[Source excerpt]
%%
# Sump ?



## cobrafox46 (Jun 2, 2008)

My sump just started acting up this past week. The water that is in the overflow rises and falls constantly. It will fall so for it will gurgle underneath the spout then rise to the top. If I pull the hose way out to set the water level high it will go up and overflow the tank(yeah it did, and it sucked!) then go down. Anyone had this problem before? Thanks in advance.


----------



## Ægir (Jan 21, 2006)

theres too much flow for the drain to handle, its creating a full siphon and then sucking air... you need to either open the drain up more ( eliminate sharp bends etc) or trim down the return pump some...


----------



## cobrafox46 (Jun 2, 2008)

Thanks Skunk!! I restricted the pump a little and it works perfect. The tank has been set up for a month and is just started doing it! Weird


----------



## assclown (Dec 12, 2005)
%%
[Exercise description] Continue the forum thread about the gurgling sump overflow, picking up after its last line.

[Dataset content]
%%
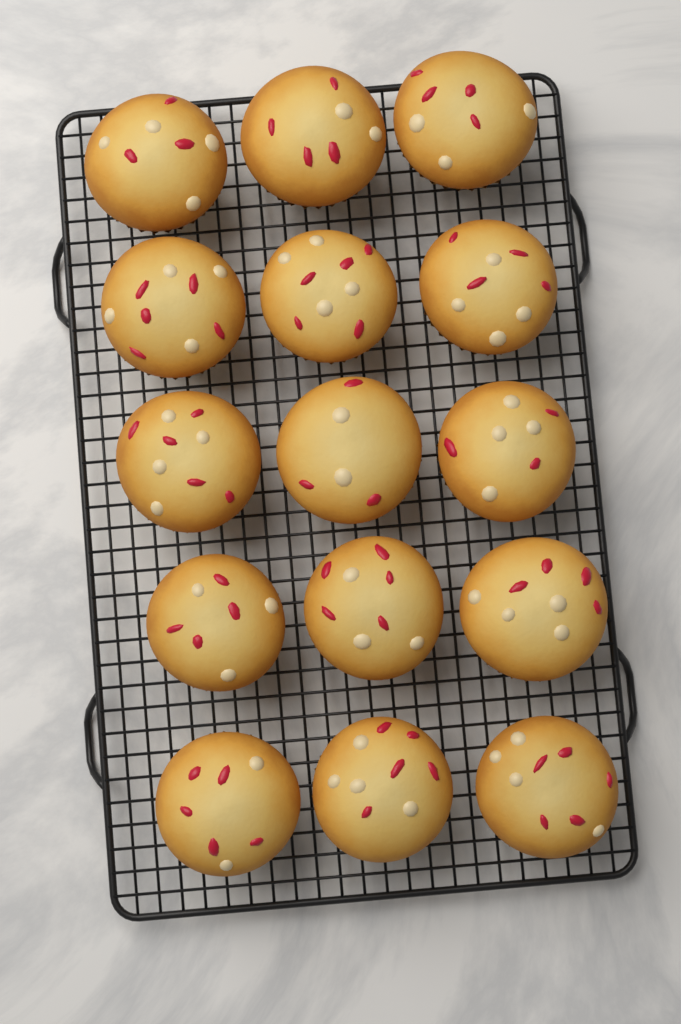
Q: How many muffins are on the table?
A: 15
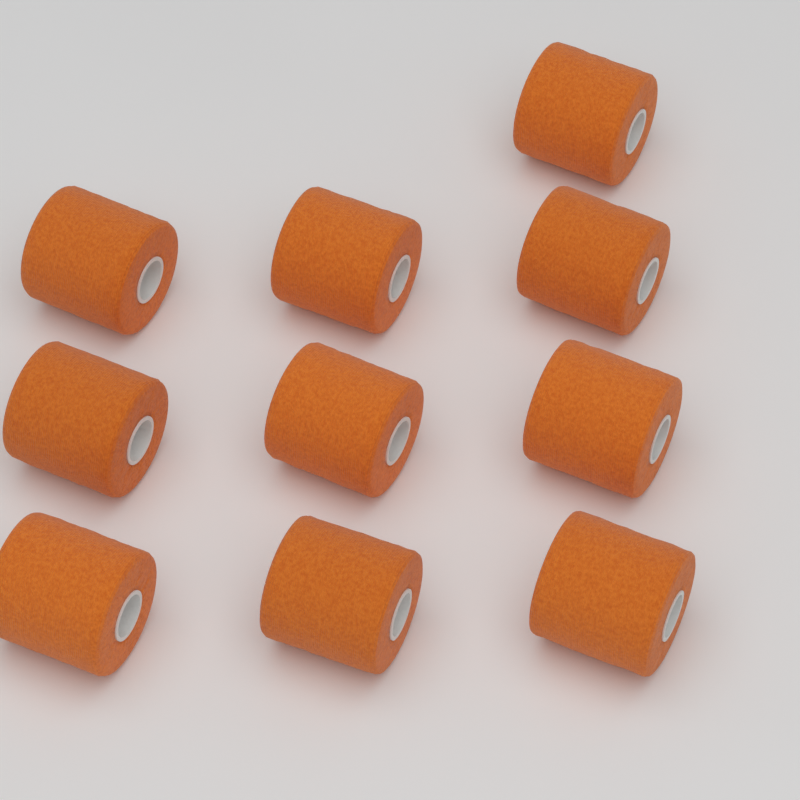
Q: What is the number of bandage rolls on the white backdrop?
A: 10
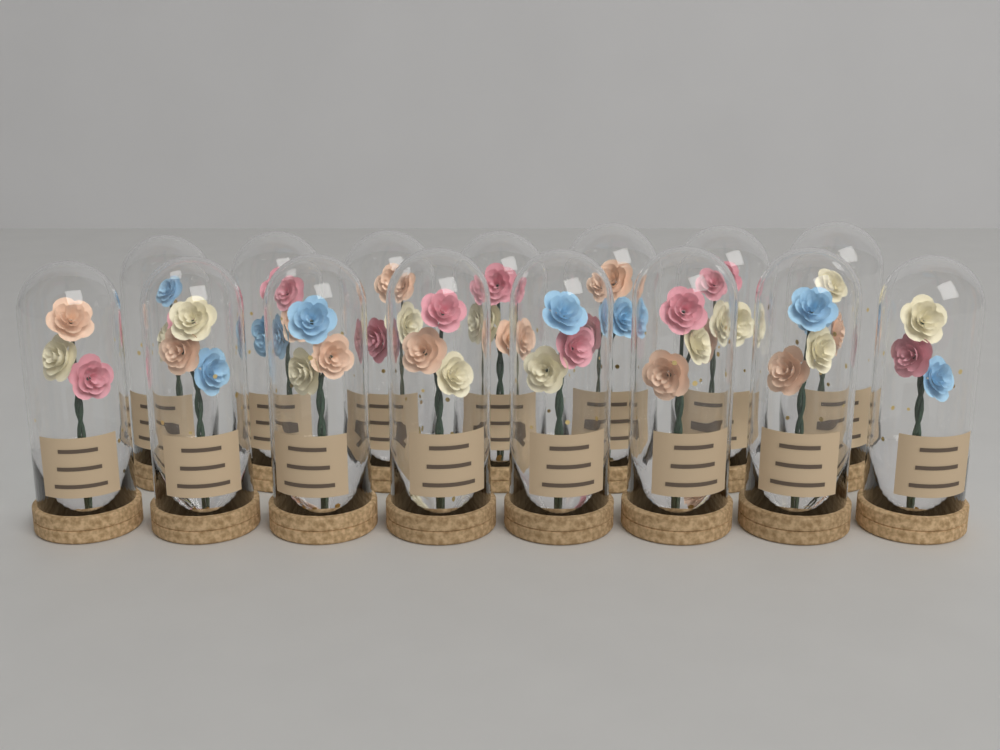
%%
[Task result]
you may have pump issues when you restrict it.....what are you using for an over flow?
you need to match the pump to the overflow. if you are using a 600 gph over flow, then at least a 1200 gph pump.

if your tank is drilled like mine, then the flow will not matter, it will flow as much as the pump will pump back into
the tank, but you have to watch for evap in the sump.......need to list your over flow and pump


----------



## cobrafox46 (Jun 2, 2008)

assclown said:


> you may have pump issues when you restrict it.....what are you using for an over flow?
> you need to match the pump to the overflow. if you are using a 600 gph over flow, then at least a 1200 gph pump.
> 
> if your tank is drilled like mine, then the flow will not matter, it will flow as much as the pump will pump back into
> the tank, but you have to watch for evap in the sump.......need to list your over flow and pump


It is a drilled overflow. As for the pump I am not 100% sure the flow rate. I bought the whole set-up used. I just turned it down a little. Will that hurt anything?


----------



## assclown (Dec 12, 2005)

im not a fan of restricting a pump, it creates a back flow and can mess with a pumps impeller.
what is your tank size? what size is your plumbing to your sump? all these are factors.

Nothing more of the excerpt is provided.